This week New York Times published two great columns from Nobel prize winning economist Paul Krugman. The first column deals with the impact the recession has had on Spain. Spain has developed a massive amount of debt, despite having budget surpluses in 2007, due to the economic recession. Krugman argues that the change to the euro is largely responsible for this mess. The following is an excerpt:
And there’s not much that Spain’s government can do to make things better. The nation’s core economic problem is that costs and prices have gotten out of line with those in the rest of Europe. If Spain still had its old currency, the peseta, it could remedy that problem quickly through devaluation — by, say, reducing the value of a peseta by 20 percent against other European currencies. But Spain no longer has its own money, which means that it can regain competitiveness only through a slow, grinding process of deflation.
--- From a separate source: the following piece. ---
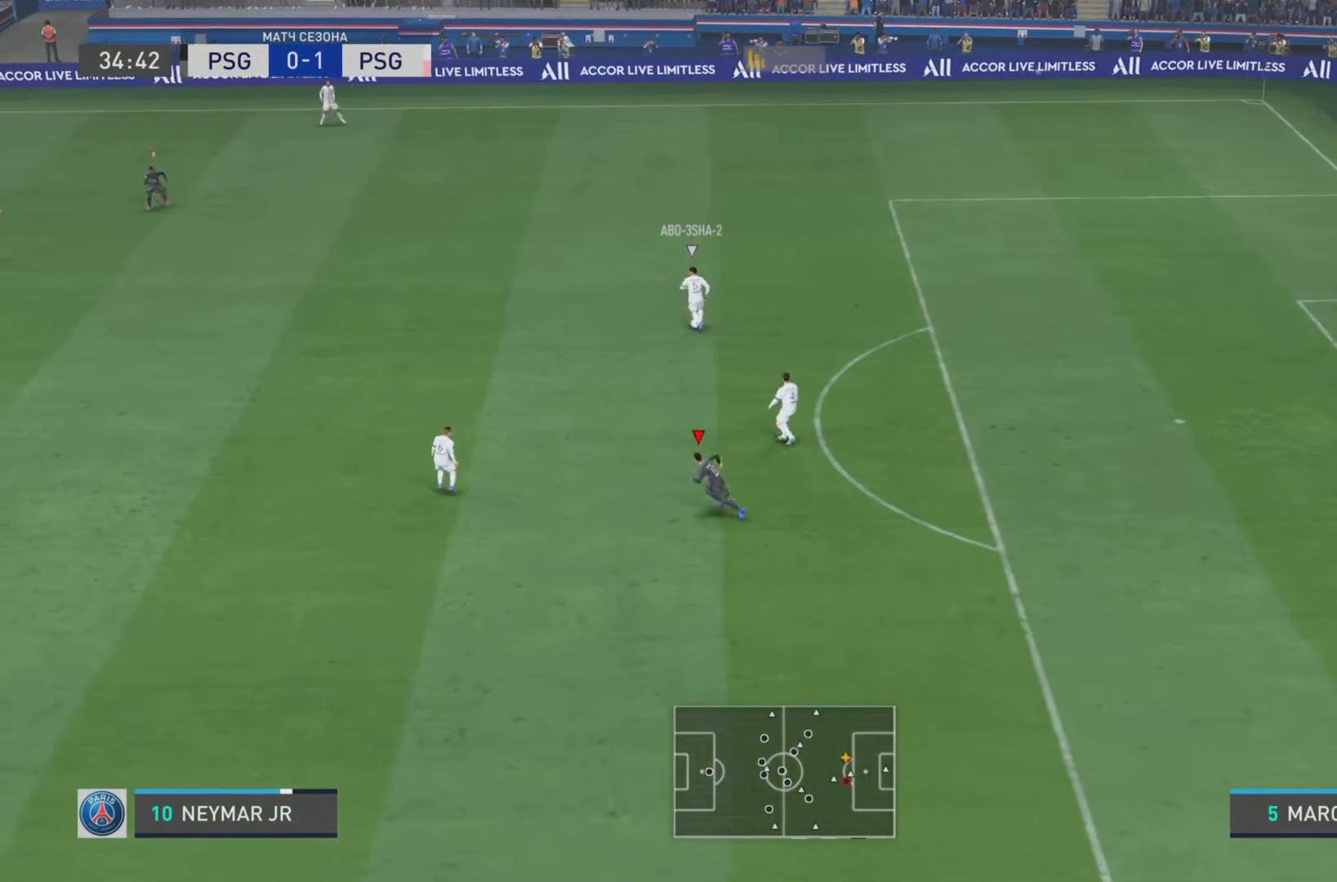
{"buttons": ["R1"], "left_stick": "left", "right_stick": "center", "events": [[17, "R2", "up"], [200, "left_stick", "left"]]}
The second column by Krugman concerns the soaring health insurance premiums Californians are facing. These premiums are rising because too many healthy people have decided to not buy health insurance. This dilutes the risk pool and forces insurers to raise premiums. Krugman argues that the only way to stop these health insurance premiums from rising is to pass comprehensive healthcare reform. The following is an excerpt:
But the main point is this: California’s death spiral is a reminder that our health care system is unraveling, and that inaction isn’t an option. Congress and the president need to make reform happen — now.